I believe that what Mama says, matters.
“Mama Always Says…”
That’s what I always say when I want to share Mom’s words of wisdom. As it turns out, that’s a lot more frequently than I ever knew. I didn’t realize how often I used that phrase until this past month. Now I’m learning that I’ve used it far too often. And I’m learning it all too well.
Wednesday marked one month since Mom said, “I love you.” That was the last thing she said to me – and I to her. I’ve reminded her countless times since then. She just can’t answer me anymore. But if she could answer I know what she’d say.
“I love you, Mama-Bear.” – “I love you too, Sallie.”
I can almost hear her. Almost. But almost isn’t quite enough.
Becuase I put so much stock into her words of wisdom, I now find myself in awkward situations. I’ll converse about some problem at work, with friends, or with my children and instinctively I’ll offer some of her words as advice. Without even thinking I hear it come out of my mouth…
“Well… Mama always says….”
Yes, Mom did offer the gems of advice following this repeated introduction. But that was then and now, well, it’s now. Mama doesn’t “say” anything anymore. Now, she “said” things.
So, several times a week, I find myself halfway though that same homey phrase when I seize up and literally choke on my words when I realize that what I really need to say is, “Well, Mama always said…” And it stops me stone-cold in my tracks to have to convert to the past tense when I say those words… that “Mama Always Says – I mean Said.”
It reminds me that she’s really gone; that I miss her with an anguish and intensity I never imagined, and that she’ll always be gone. Always. And always is a long, cold time.
We had our conflicts in the olden days, but that was in my arrogant, self-absorbed youth, when I was incapable of seeing my mother for who she really was. I could only see her as Mom, not as Shirley. But, thankfully, as I matured I developed a great respect for the amazing person she was. In time, she even told me secrets that I don’t think she ever planned to share. She became my best friend.
Thinking back on that transformation in our relationship, I’m stunned that I could ever be so selfish, or that she could be so forgiving. For both of those things to happen and to end up with the bond we had is nothing short of a miracle.

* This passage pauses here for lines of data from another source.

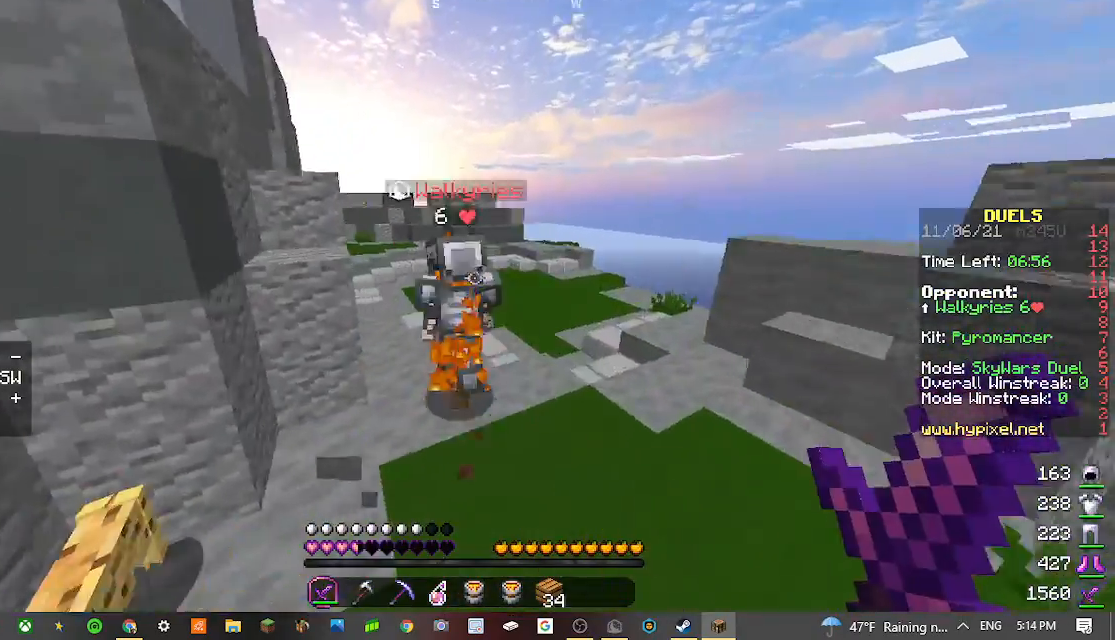
{"keys": ["w"], "mouse": ["left"], "events": [[33, "mouse_left", "down"], [133, "mouse_left", "up"], [233, "mouse_left", "down"]]}
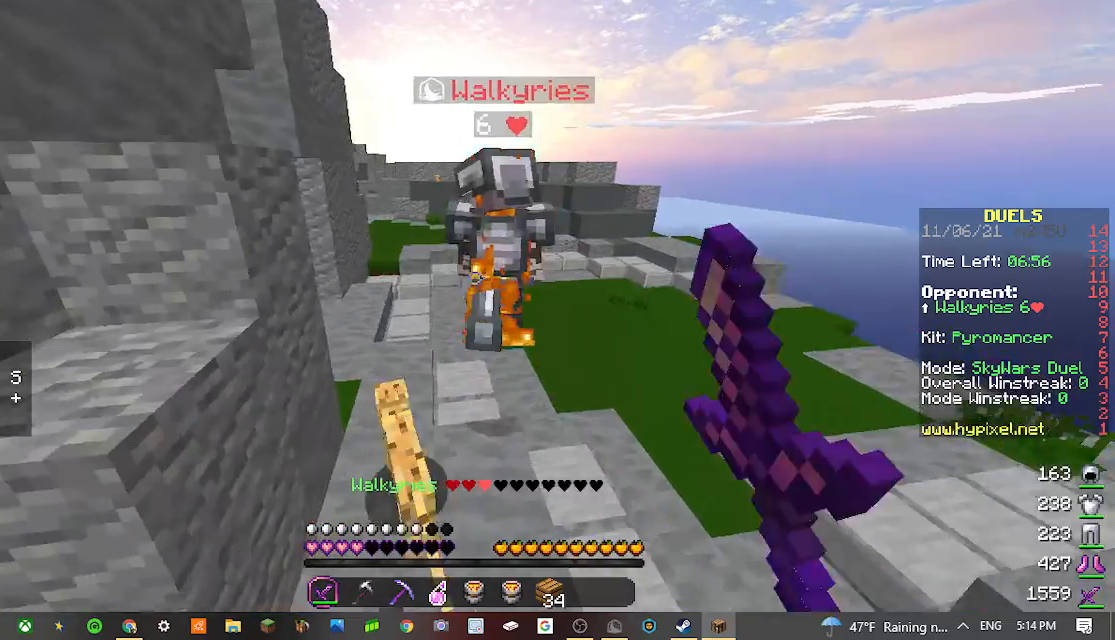
{"keys": ["w"], "mouse": ["left"], "events": [[367, "mouse_left", "up"], [467, "mouse_left", "down"]]}
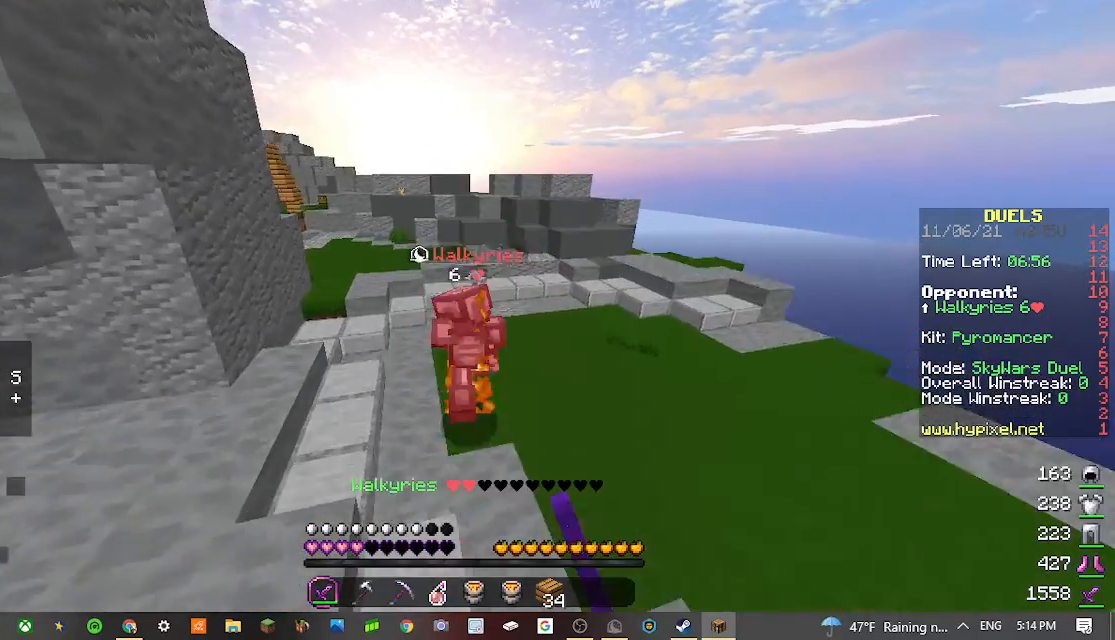
{"keys": ["w"], "mouse": ["left"], "events": [[200, "mouse_left", "up"], [500, "mouse_left", "down"]]}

There’s a long list of things I’ll miss about my dear Mama-Bear, but I think what I’ll miss most of all is her unconditional love. She was my greatest supporter, my most devoted fan. No matter how thoughtless, stupid or irrational my actions, Shirley always believed in me. When I needed it, she believed enough for both of us.
When I was lost, she was my touchstone – when I was certain, she was my question mark. When I was on fire, she was my balm and when I was stumble-numb, she was my jolt. No matter how absurd the circumstances I could turn to her, not just for advice but for real wisdom, whether I realized it at the time or not.
So now, methodically, I trudge through my days, missing her desperately; wishing I had done more and asked less; freezing halfway through my sentences when I talk about what Mama used to say – and crying when I least expect it.
I cry because I was so lucky to have had her, but now I don’t. Then, I cry because there are others who were never blessed with a Shirley of their own. I cry because she was so wise, and because I may not be.
As the days, weeks – and now the months – go by, I’m learning that I miss her more every day. It isn’t getting easier. But, I know without any doubt that it will get better in time, if I just give it a chance.
At least that’s what Mama always… … said.